GLACIER loss in the west Antarctic appears “unstoppable,” researchers at NASA and the University of California warned today.

Evidence including 40 years of observations indicated that the glaciers in the Amundsen Sea sector of west Antarctica “have passed the point of no return,” according to glaciologist Eric Rignot.

The glaciers contain enough ice to raise global sea levels by around four feet and are melting more quickly than scientists had originally predicted.

The biggest glaciers are hemorrhaging ice without any way to stem the loss, according to the two independent studies. 

The unstoppable retreat is likely to be the start of a long-feared domino effect that could cause the entire ice sheet to melt, whether or not greenhouse gas emissions decline.

“These glaciers will keep retreating for decades and even centuries and we can’t stop it,” said Mr Rignot. 

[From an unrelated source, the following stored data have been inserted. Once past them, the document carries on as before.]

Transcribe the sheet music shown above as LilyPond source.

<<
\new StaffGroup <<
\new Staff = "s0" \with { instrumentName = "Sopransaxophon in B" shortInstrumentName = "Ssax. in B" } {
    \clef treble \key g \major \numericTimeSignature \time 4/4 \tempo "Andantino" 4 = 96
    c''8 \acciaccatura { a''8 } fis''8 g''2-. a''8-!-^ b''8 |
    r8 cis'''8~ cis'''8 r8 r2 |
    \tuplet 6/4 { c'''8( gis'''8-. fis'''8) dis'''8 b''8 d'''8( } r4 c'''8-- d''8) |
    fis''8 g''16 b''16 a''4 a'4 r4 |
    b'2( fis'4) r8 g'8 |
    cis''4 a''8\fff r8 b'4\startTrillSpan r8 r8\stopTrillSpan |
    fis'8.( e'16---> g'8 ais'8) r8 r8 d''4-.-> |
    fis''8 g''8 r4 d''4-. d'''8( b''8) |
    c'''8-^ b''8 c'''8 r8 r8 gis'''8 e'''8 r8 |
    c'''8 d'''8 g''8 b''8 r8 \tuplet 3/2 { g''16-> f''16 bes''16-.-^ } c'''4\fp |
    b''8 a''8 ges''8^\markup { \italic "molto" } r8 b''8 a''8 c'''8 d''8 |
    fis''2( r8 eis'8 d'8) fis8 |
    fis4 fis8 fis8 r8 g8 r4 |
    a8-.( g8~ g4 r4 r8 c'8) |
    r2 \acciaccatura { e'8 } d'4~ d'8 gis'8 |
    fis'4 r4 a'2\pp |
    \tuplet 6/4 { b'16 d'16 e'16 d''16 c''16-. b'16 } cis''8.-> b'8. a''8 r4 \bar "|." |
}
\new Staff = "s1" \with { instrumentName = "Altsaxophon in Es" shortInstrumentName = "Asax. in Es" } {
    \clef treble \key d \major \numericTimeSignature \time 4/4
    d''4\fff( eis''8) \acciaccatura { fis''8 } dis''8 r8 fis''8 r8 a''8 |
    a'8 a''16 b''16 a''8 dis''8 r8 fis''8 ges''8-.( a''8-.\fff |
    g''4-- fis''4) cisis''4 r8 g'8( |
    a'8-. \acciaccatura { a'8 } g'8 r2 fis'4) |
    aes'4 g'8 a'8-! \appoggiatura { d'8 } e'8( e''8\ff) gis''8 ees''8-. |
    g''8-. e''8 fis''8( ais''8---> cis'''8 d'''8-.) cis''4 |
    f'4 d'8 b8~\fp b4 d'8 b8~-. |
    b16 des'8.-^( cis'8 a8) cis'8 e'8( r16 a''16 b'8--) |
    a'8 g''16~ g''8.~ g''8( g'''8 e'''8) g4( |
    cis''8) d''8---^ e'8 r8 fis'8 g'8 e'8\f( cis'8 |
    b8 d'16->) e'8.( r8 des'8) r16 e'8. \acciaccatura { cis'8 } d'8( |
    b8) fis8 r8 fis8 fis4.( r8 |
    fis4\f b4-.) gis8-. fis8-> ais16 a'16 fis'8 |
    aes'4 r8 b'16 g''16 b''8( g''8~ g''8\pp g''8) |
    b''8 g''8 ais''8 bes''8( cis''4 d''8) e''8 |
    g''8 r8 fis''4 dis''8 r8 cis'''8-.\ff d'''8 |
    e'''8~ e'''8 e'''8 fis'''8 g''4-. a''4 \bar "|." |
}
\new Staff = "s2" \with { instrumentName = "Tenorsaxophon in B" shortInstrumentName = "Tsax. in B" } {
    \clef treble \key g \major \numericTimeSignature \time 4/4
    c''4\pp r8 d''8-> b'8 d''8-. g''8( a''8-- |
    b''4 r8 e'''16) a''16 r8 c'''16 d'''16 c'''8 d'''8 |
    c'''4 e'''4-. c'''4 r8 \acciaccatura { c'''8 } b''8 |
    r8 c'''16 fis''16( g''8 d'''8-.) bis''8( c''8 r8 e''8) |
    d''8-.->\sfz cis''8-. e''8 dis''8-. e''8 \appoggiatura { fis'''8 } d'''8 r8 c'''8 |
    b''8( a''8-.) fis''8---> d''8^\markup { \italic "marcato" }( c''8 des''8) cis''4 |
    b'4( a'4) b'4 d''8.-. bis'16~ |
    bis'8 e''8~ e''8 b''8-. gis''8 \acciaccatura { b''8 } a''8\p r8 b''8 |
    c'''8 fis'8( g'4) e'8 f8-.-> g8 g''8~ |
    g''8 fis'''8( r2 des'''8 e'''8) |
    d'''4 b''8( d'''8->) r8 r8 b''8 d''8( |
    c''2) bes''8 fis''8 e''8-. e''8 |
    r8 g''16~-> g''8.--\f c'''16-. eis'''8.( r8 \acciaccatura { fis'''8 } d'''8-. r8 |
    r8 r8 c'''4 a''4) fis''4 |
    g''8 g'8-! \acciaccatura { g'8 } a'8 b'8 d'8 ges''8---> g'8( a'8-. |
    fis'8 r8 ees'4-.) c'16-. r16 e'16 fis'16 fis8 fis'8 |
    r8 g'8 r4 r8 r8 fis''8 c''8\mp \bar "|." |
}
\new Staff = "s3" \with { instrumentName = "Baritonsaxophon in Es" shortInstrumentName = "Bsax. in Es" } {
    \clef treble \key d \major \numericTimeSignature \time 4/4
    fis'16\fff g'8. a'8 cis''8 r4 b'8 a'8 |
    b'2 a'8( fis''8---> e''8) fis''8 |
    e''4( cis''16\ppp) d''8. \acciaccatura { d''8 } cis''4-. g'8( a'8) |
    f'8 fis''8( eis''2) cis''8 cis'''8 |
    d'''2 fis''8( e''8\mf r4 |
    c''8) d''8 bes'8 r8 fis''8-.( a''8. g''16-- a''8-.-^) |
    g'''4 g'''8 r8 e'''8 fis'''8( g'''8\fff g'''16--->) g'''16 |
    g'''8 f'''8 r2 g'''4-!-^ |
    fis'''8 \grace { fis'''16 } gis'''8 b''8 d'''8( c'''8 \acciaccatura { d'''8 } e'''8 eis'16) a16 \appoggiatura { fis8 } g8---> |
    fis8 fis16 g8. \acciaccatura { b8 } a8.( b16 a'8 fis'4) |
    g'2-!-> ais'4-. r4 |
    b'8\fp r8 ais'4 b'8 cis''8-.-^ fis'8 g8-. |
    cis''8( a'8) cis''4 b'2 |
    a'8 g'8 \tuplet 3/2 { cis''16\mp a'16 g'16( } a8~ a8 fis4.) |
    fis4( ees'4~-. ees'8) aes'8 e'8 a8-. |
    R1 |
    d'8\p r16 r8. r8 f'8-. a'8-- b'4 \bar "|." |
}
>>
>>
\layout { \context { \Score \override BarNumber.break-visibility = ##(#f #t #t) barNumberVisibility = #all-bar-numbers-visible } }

“A large sector of the west Antarctic ice sheet has passed the point of no return.”

The ice sheet holds 10 per cent of Antarctica’s ice.

The retreating glaciers pin back the ice sheet and their collapse threatens the entire west Antarctic sheet.

This means that in coming decades, sea-level rise is likely to exceed this century’s projected increase of three feet by 2100 issued by the Intergovernmental Panel on Climate Change.

However, if all of West Antarctica melted, the collapse could raise sea levels by 11 to 13 feet.

The Antarctic peninsula has been warming rapidly for at least half a century, and west Antarctica has heating up for 30 years.